3. Россия не спасётся провинцией – это самообман и большевистское непобедимое крючкотворство, ибо давно смешались границы столичной и провинциальной русской дури, а столичная пошлость, достигнув наших дальних берегов, становится лишь громогласней, вычурней и отвратительней. Если бы Вы знали, сколько по нашим сибирским шинкам и бардакам кривляется, вопя под Пугачёву, Леонтьева, Понаровскую и прочая, прочая. Вот под наших земляков – певца Хворостовского или скрипача Третьякова не поют и не играют – тут талант и труд нужен. Потуги выглядеть «иностранцами», обрядившись во всё модное, или исчужа завезённые замашки мотов и дэнди выдают в провинции всё того же незабвенного Яшку-артиллериста, а нахватанность «культуры» и умение подать себя – другого «Якова верного, холуя примерного», у которого и болесть-то «подагрой называется». Остаться же самим собой возможно везде, мне это давалось всегда без большого усилия. Наверное, как-то сама природа заботится об этом, и не надо её изгонять и сопротивляться, подделываясь под сиюминутные ветродувы.
Другое дело – мировоззрение. Конечно же, оно не может не изменяться, порождая душевные и прочие противоречия. И чем больше дано человеку, тем подвижней, тем изменчивей и сложнее его мировоззрение. В русской литературе самый противоречивый гигант её – Лев Толстой. Его уход из дома в глубокой старости мой покойный друг критик Александр Макаров в одном из писем ко мне назвал «юношеским поступком», и я с ним совершенно согласен. Даже бревно меняется со временем: гниёт, тлеет, рассыпается.
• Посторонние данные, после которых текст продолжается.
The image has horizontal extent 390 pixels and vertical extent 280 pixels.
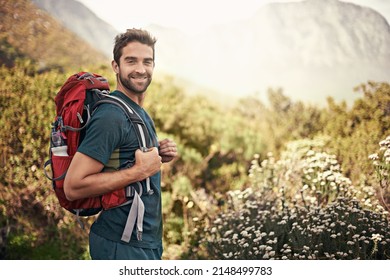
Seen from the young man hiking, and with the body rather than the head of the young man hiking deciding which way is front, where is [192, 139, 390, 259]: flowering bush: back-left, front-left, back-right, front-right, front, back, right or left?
front-left

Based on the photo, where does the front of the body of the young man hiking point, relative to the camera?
to the viewer's right

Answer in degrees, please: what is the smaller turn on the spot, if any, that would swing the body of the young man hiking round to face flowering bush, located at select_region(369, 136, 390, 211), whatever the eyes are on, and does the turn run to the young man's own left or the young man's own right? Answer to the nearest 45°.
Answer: approximately 45° to the young man's own left
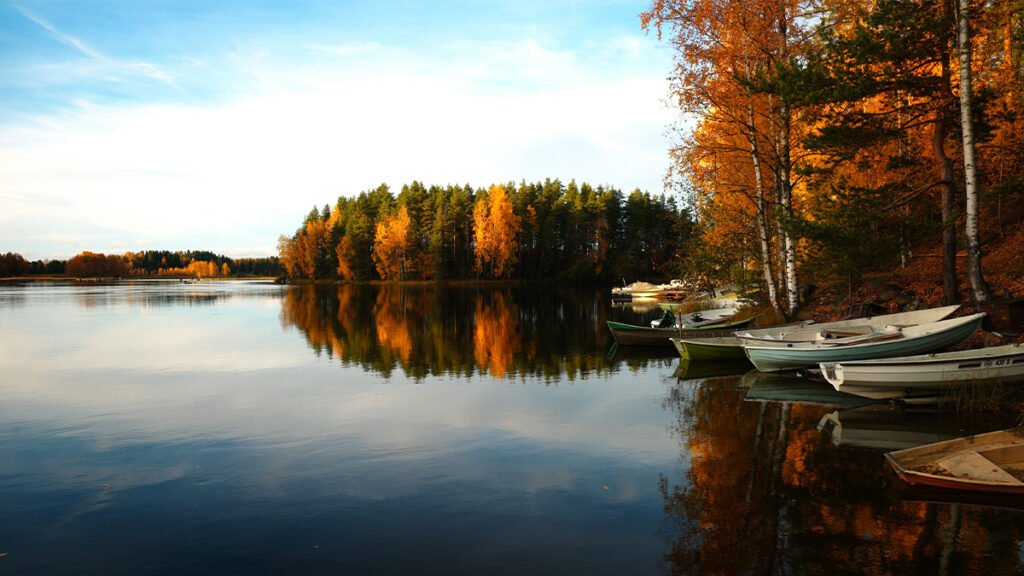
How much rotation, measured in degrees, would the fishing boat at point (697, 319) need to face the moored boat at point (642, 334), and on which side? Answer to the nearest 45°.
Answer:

Лишь большевики не меняются и настаивают на неизменности общества, но и они попали в «застой», и поэтому от них несёт запахом разлагающегося трупа, который от немеркнущей злобы всё ещё пытается взлягнуть ногой и укусить чего-нибудь живое.
4. Нет, не надо преувеличивать значения провинции в нашей жизни, тут почище и почестней маленько, чем в столицах, но по-прежнему царит непробудное пьянство, уремная тьма и трусость, желание хапнуть и не попасть, фамусовская угодливость, ноздрёвская бойкая хамовитость и наглость да неукротимая тупость Собакевича.